Aspose.Pdf.Kit (Java Version ) provides a class PdfExtractor (Java Version ) that is used to extract content from any PDF document. To extract text from PDF document, follow these steps:
- Create an object of PdfExtractor (Java Version ) class by calling its empty constructor
- Provide the password for PDF document using Password (Java Version ) property of PdfExtractor (Java Version ) class.
- Bind the PDF document with extractor by calling BindPdf (Java Version ) method that would take the input PDF file path or a stream as argument.

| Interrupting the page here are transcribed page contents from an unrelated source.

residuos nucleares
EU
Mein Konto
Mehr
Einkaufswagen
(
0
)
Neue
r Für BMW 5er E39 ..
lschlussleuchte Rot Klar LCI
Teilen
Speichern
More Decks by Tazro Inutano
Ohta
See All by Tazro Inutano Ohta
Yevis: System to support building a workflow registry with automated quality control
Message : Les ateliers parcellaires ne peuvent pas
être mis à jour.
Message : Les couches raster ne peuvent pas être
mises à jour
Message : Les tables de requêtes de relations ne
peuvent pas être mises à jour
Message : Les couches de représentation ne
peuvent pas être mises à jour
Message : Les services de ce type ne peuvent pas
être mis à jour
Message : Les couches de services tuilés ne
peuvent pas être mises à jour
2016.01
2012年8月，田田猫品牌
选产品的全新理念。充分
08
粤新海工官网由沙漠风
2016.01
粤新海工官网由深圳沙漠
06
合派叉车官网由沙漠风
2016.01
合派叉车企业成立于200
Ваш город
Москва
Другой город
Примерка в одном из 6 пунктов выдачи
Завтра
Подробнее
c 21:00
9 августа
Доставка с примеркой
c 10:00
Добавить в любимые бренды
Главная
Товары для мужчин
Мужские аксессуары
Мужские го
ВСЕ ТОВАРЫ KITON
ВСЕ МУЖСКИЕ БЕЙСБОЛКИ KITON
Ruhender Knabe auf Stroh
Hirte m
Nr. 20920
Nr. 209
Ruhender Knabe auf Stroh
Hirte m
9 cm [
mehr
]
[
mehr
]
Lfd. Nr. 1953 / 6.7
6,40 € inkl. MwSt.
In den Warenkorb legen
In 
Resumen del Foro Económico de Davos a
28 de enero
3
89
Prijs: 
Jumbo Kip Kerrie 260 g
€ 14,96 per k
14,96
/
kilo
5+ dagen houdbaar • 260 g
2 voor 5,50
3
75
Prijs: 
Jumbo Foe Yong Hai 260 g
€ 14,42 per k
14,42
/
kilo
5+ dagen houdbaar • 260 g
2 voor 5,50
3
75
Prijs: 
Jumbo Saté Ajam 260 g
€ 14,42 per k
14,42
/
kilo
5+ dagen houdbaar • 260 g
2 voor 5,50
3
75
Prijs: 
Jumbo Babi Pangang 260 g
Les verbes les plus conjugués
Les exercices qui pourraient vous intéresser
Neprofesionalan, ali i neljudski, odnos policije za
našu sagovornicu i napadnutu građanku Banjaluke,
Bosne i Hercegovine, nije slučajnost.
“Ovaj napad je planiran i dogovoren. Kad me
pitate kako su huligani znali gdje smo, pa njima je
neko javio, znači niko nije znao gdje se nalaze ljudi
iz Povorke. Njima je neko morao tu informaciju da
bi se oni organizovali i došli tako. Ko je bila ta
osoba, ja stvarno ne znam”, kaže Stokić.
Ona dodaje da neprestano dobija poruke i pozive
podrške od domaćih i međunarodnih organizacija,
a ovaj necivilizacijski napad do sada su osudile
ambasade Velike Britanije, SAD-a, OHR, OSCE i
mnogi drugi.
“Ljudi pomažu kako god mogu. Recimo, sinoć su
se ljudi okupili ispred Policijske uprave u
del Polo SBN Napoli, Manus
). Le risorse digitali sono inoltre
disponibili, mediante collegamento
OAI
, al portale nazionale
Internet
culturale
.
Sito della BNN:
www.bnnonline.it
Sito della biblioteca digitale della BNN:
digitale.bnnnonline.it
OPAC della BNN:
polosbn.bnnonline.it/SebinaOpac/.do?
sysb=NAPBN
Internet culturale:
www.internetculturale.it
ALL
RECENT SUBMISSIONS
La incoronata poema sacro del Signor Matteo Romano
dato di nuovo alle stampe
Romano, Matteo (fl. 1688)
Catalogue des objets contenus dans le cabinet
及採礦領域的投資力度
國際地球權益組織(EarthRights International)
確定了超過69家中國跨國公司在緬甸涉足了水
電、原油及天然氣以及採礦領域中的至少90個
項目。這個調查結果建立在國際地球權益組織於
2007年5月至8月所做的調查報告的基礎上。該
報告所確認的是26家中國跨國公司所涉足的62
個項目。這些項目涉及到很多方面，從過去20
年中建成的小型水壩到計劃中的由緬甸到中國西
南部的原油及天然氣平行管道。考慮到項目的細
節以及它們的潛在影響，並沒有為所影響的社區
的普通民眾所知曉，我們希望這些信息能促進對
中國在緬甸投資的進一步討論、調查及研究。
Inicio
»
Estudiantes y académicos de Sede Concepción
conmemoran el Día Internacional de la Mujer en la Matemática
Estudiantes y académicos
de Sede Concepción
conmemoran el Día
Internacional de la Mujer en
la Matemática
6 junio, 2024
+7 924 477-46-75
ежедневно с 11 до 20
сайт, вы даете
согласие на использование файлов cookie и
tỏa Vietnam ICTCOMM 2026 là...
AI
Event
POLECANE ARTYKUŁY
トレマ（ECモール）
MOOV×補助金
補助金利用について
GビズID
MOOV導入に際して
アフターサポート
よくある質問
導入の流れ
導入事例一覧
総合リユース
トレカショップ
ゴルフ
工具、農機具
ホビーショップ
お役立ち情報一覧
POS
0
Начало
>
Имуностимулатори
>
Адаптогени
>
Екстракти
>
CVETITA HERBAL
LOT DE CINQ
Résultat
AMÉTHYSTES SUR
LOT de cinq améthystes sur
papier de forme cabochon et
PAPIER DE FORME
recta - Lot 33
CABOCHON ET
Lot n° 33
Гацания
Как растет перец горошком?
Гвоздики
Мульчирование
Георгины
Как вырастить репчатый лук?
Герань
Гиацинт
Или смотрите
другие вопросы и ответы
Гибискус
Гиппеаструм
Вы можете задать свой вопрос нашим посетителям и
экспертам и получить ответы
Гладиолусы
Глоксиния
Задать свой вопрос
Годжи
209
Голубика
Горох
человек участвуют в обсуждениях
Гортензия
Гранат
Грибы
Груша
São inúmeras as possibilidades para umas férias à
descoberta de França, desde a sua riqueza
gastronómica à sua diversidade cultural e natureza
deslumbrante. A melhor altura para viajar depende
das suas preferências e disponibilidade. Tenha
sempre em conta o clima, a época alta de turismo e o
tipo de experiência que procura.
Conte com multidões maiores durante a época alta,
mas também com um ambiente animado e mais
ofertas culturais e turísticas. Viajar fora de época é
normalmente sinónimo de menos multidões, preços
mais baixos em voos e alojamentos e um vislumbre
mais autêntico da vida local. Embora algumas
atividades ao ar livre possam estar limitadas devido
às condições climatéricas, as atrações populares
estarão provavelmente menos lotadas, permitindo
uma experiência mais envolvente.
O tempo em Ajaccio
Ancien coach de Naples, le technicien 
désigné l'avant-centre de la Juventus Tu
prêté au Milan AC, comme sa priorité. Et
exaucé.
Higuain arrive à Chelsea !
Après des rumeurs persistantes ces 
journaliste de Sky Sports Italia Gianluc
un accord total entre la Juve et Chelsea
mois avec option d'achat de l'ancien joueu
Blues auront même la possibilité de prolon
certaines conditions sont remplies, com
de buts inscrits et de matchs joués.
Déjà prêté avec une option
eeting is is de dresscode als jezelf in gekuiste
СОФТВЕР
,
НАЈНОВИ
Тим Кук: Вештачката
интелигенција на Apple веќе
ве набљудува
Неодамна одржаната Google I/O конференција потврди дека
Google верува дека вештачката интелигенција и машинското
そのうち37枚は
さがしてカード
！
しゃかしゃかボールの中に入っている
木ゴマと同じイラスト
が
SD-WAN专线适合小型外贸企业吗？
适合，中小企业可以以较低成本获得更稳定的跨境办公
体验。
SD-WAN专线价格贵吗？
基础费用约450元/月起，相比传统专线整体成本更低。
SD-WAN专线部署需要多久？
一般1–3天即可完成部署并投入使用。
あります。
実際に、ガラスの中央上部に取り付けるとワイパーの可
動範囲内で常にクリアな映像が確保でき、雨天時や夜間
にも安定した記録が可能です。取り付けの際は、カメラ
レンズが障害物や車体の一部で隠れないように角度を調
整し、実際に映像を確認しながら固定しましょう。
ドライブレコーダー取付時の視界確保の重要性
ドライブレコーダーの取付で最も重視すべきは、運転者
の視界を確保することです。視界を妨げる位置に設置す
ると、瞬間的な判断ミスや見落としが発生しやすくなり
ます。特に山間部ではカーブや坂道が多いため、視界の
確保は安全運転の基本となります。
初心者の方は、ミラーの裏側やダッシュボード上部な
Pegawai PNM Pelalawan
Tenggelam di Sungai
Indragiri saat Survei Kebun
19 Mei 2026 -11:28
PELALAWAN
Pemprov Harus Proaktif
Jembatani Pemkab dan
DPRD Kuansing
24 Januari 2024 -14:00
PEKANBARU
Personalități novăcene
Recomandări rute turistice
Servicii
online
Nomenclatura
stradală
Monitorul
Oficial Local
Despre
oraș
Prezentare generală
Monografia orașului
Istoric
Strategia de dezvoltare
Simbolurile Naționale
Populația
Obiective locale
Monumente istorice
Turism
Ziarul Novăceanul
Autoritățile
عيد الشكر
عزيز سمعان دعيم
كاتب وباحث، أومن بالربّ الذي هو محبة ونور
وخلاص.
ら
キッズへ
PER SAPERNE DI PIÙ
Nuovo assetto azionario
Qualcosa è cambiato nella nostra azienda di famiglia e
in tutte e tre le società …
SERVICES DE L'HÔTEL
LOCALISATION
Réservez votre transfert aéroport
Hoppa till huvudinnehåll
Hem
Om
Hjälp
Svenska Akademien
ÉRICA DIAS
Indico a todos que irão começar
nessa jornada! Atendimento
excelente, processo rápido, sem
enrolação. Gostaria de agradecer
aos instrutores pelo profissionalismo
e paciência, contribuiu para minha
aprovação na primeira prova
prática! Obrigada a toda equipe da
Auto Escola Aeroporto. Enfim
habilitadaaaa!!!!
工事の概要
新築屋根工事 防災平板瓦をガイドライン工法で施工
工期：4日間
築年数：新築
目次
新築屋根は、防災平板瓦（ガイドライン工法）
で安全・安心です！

- Call ExtractText (Java Version ) method that will extract text from PDF document.
- Finally call GetText (Java Version ) method to store the extracted text in a plain text file or a stream.
Code Snippet
[C#]
//Instantiate PdfExtractor object
PdfExtractor extractor = new PdfExtractor();
//Set Password for input PDF file
extractor.Password = "";
//Bind the input PDF document to extractor
extractor.BindPdf(".\\text.pdf");
//Extract text from the input PDF document
extractor.ExtractText();
//Save the extracted text to a text file
extractor.GetText(".\\text.txt");
[VB.NET]
'Instantiate PdfExtractor object
Dim extractor As PdfExtractor = New PdfExtractor()
'Set Password for input PDF file
extractor.Password = ""
'Bind the input PDF document to extractor
extractor.BindPdf(".\\text.pdf")
'Extract text from the input PDF document
extractor.ExtractText()
'Save the extracted text to a text file
extractor.GetText(".\\text.txt")
[Java]
//Instantiate PdfExtractor object
PdfExtractor extractor = new PdfExtractor();
//Bind the input PDF document to extractor
extractor.bindPdf(path + "Text.pdf");
//Extract text from the input PDF document
extractor.extractText();
//Save the extracted text to a text file
extractor.getText(path + "text.txt");